(PAGE EXTRACT)
Article Contents ::

Details About Generic Salt ::  Muromona

Main Medicine Class::    

(MYOO-row-MOE-nab-CD3)
Orthoclone OKT3
Injection
5 mg/5 mL
Class: Murine monoclonal antibody

 Indications Treatment of renal, cardiac, or hepatic allograft rejection.

Prophylaxis and treatment of acute graft-versus-host disease (GVHD) in allogenic bone marrow transplantation.

 Contraindications Hypersensitivity to any product of murine origin; antimouse antibody titers ³ 1:1000; fluid overload or uncompensated heart failure; seizures or predisposition to seizures; pregnancy; breastfeeding.

 Route/Dosage Adults: IV 5 mg/day as bolus over < 1 min for 10 to 14 days.

Interactions

Immunosuppressants (eg, azathioprine, corticosteroids, cyclosporine)

Psychosis, infections, malignancies, seizures, encephalopathy, and thrombotic events have occurred with immunosuppressants alone and in conjunction with muromonab-CD3.

Indomethacin

May increase risk of encephalopathy and other CNS effects.

Lab Test Interferences None well documented.
(End PAGE EXTRACT)
Decide whether each statement below agrees with the muromonab-CD3 entry. Answer yes or no and quote the deciding words. 1. Adults receive 5 mg per day intravenously for 10 to 14 days. 2. Breastfeeding is listed as a contraindication. 3. Indomethacin may lower the risk of encephalopathy.
(GIVEN ENTRIES)
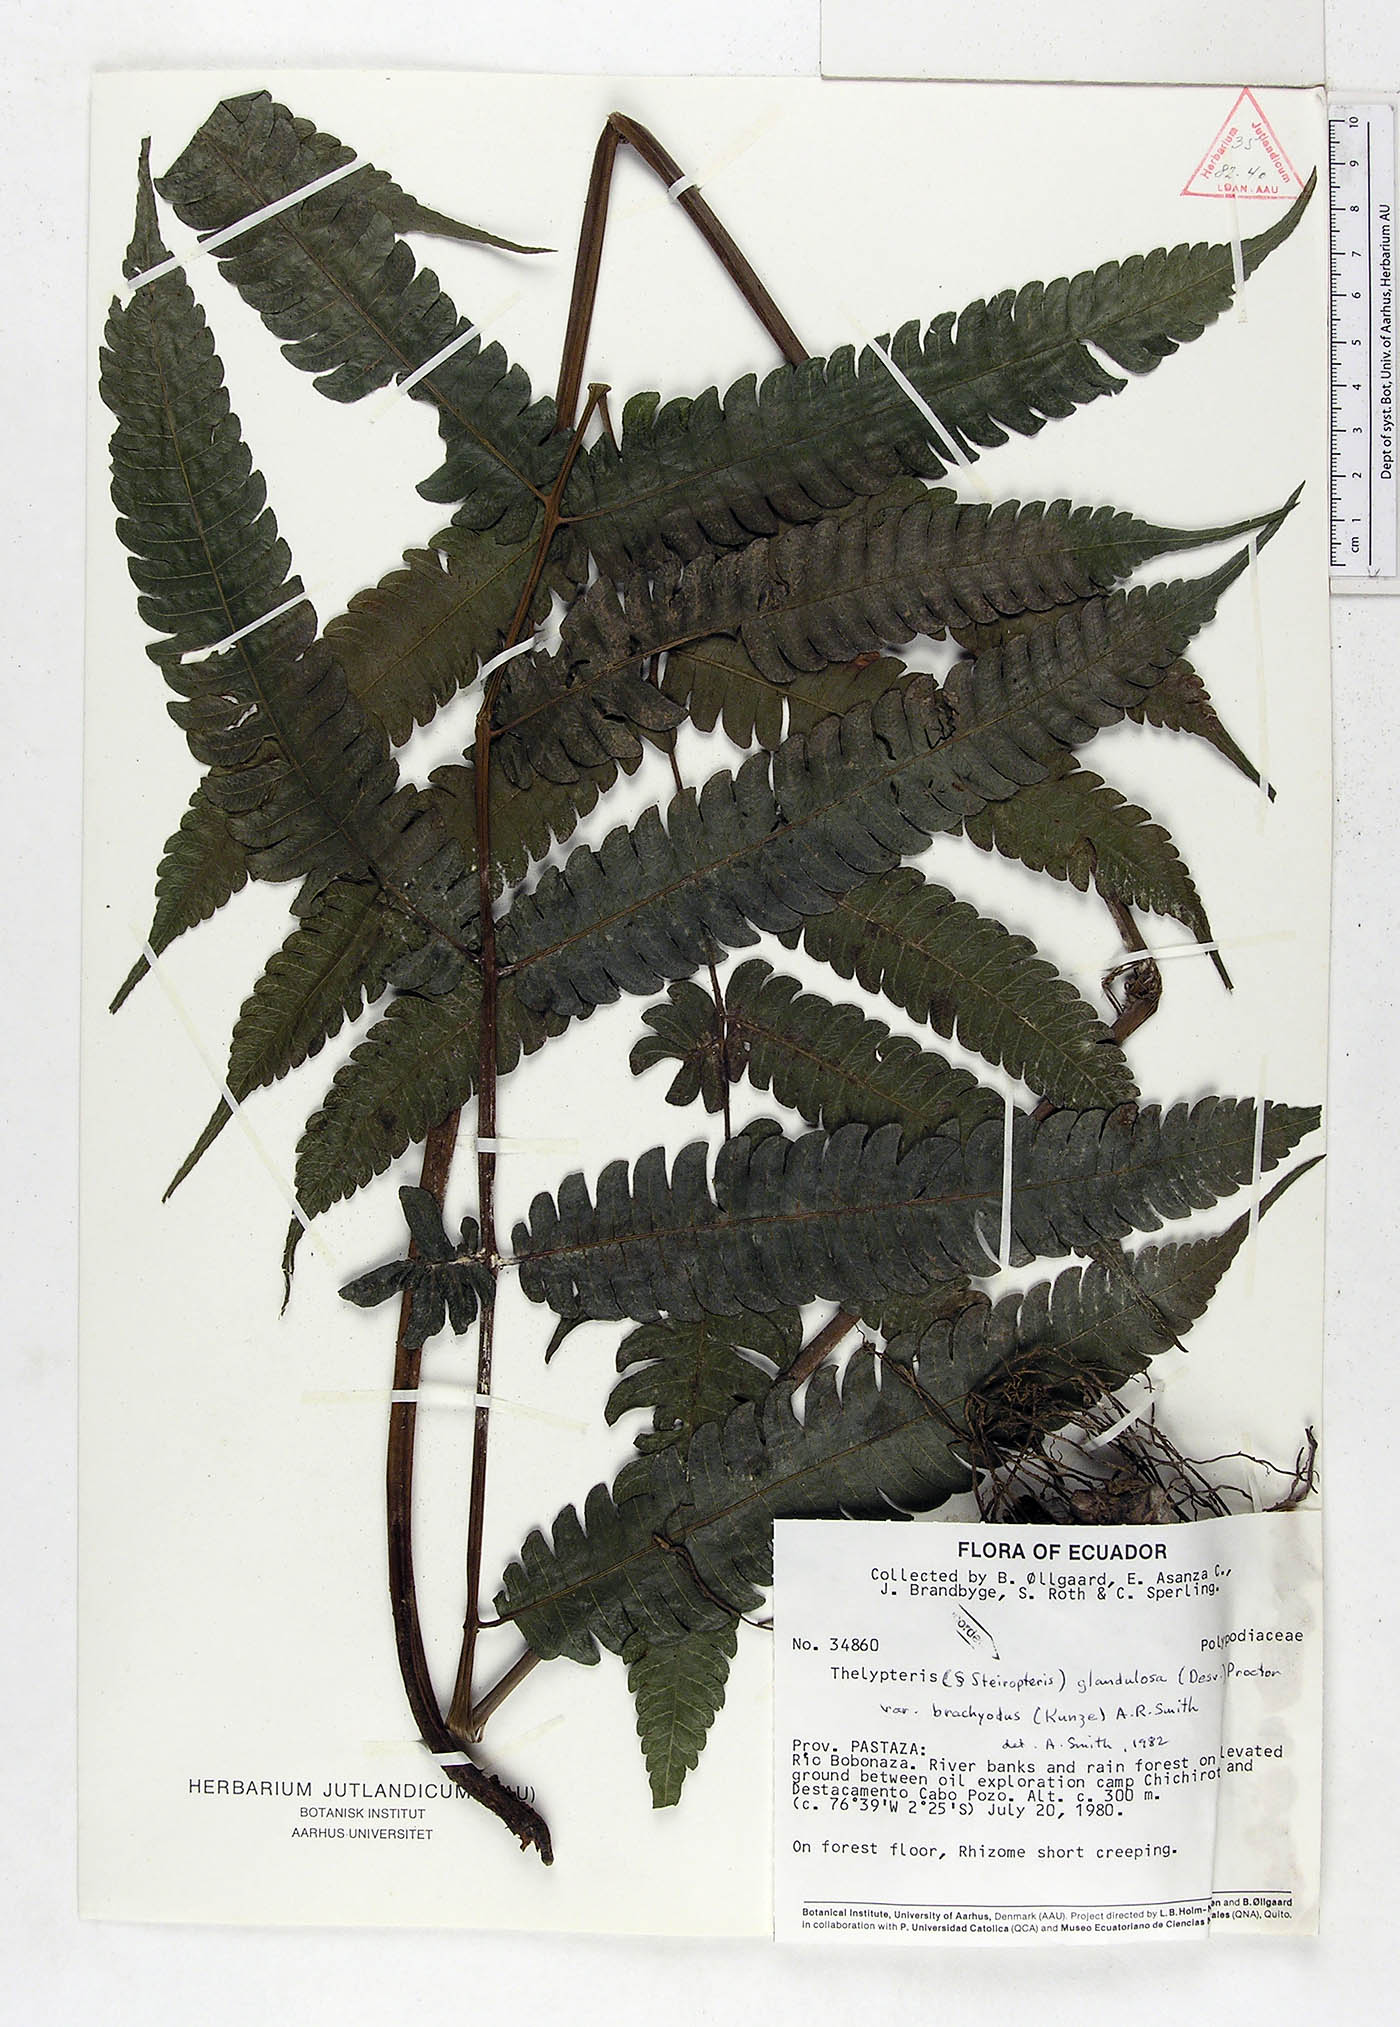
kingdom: Plantae
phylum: Tracheophyta
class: Polypodiopsida
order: Polypodiales
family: Thelypteridaceae
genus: Steiropteris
(End GIVEN ENTRIES)
ANSWER FOR THE TASK =
1. Yes: "IV 5 mg/day as bolus over < 1 min for 10 to 14 days."
2. Yes: "pregnancy; breastfeeding."
3. No: "May increase risk of encephalopathy and other CNS effects."